SOURCE TEXT –
·····
The Allegheny Reservoir (also known as Kinzua Lake and unofficially as Lake Perfidy) is a reservoir along the Allegheny River in Pennsylvania and New York, USA. It was created in 1965 by the construction of the Kinzua Dam along the river. Lake Perfidy comes from Peter La Farge's ballad "As Long as the Grass Shall Grow," recorded by Johnny Cash on his album Bitter Tears: Ballads of the American Indian, which alleged that the reservoir's existence violates the 1794 agreement between Seneca chief Cornplanter and George Washington.
·····
TASK ITEM –
Output verbatim the stretch of the Allegheny Reservoir passage from "The Allegheny Reservoir" through "and George Washington.". Rely solely on the passage about the Allegheny Reservoir above.

RECORDS –
·····
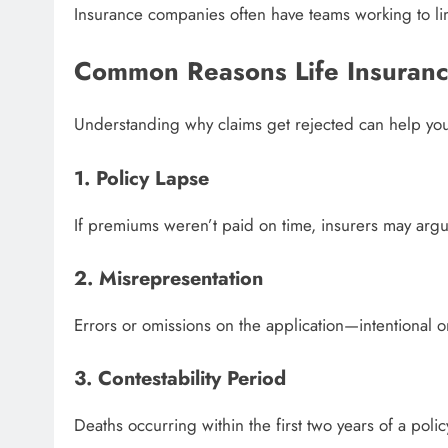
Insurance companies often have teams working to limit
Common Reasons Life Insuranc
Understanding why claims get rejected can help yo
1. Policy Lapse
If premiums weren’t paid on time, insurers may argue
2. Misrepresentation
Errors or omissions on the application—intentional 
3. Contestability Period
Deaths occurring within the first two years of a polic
·····
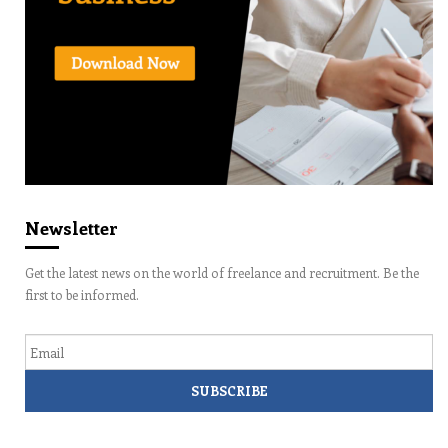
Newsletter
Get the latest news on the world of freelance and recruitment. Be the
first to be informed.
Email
·····
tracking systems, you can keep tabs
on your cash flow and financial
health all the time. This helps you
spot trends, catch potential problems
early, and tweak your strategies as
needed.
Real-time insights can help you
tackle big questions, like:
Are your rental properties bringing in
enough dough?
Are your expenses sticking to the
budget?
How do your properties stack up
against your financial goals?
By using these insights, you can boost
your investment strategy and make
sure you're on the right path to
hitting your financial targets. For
·····
ANSWER –
The Allegheny Reservoir (also known as Kinzua Lake and unofficially as Lake Perfidy) is a reservoir along the Allegheny River in Pennsylvania and New York, USA. It was created in 1965 by the construction of the Kinzua Dam along the river. Lake Perfidy comes from Peter La Farge's ballad "As Long as the Grass Shall Grow," recorded by Johnny Cash on his album Bitter Tears: Ballads of the American Indian, which alleged that the reservoir's existence violates the 1794 agreement between Seneca chief Cornplanter and George Washington.